Yang and colleagues (2002) describe LCN2 as an alternative pathway for iron release and absorption and suggest that LCN2 could deliver iron through a transferrin receptor-independent mechanism (Yang et al. 2002). According to Devireddy et al., (2005) and Richardson et al. (2005) the modulation of cellular iron levels by LCN2 occurs through the interaction between the LCN2 receptor, known as 24P3R, with mediators of pro-apoptotic cell death, such as BIM (BIM) (Devireddy et al. 2005; Richardson 2005). The accumulation of iron at toxic levels in neurons causes the exacerbation of neuroinflammatory conditions, favoring cell death by apoptosis (Jin et al. 2020).
Studies have shown that cognitive impairment is associated with neuroinflammation in obesity, which promotes a state of low-grade systemic inflammation that contributes to the development of various comorbidities, such as type 2 diabetes, dyslipidemia, cardiovascular disease, and neurodegenerative disorders (Gregor and Hotamisligil 2011). High-fat diets (HFD) are positively correlated with the development of obesity and significantly impact cognitive function (Solas et al. 2017). Experimental models of obesity and diabetes demonstrate that circulating levels of LCN2 are associated with hyperglycemia, insulin resistance (IR), metabolic syndrome, and cardiovascular diseases (Song and Kim 2018). HFD may be associated with brain insulin resistance, suggesting that LCN2 could mediate neuroinflammation and oxidative stress, leading to neurodegeneration (Kothari et al. 2017; Shin et al. 2022).

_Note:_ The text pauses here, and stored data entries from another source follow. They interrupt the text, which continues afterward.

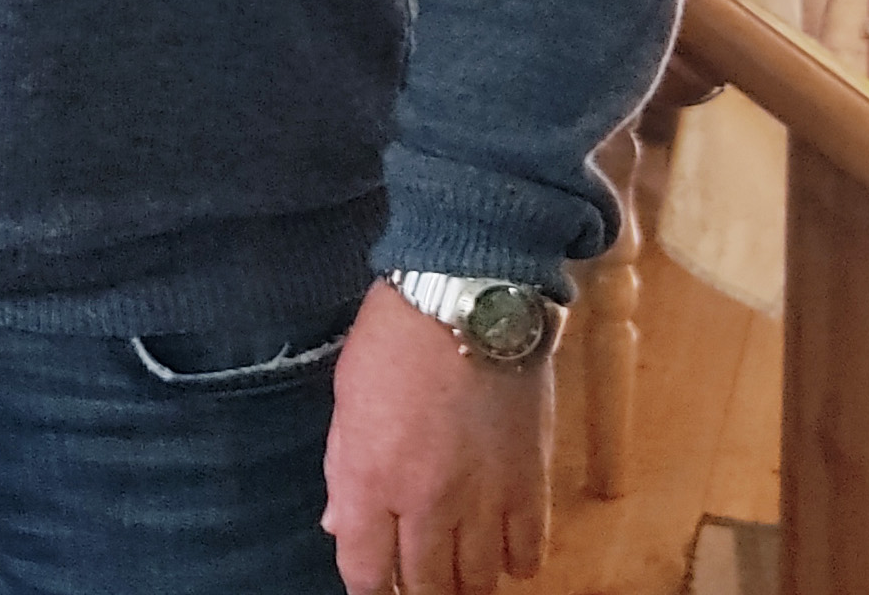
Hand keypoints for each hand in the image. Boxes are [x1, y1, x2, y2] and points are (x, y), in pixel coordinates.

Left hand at [323, 280, 550, 593]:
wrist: (468, 302)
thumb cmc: (394, 341)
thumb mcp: (346, 400)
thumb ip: (343, 469)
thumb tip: (338, 524)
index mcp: (369, 479)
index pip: (365, 570)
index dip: (368, 590)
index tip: (373, 589)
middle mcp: (425, 502)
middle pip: (425, 586)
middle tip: (419, 588)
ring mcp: (483, 498)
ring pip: (478, 579)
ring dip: (466, 586)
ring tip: (460, 579)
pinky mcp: (530, 484)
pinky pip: (529, 551)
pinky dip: (516, 563)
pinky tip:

Although there is preclinical and clinical evidence indicating the involvement of excess iron and LCN2 in neurodegenerative processes, little is known about the interaction between these two factors in vivo.
Considering that LCN2 controls iron levels, inflammation and cell death in the CNS, and that risk factors such as obesity and insulin resistance may influence LCN2 expression, in the present study, we evaluated the effect of neonatal iron overload, as an additional risk factor, followed by a HFD after weaning, on LCN2 levels, and the expression of its receptor, 24p3R, and pro- (BIM) and anti-apoptotic (BCL2) markers.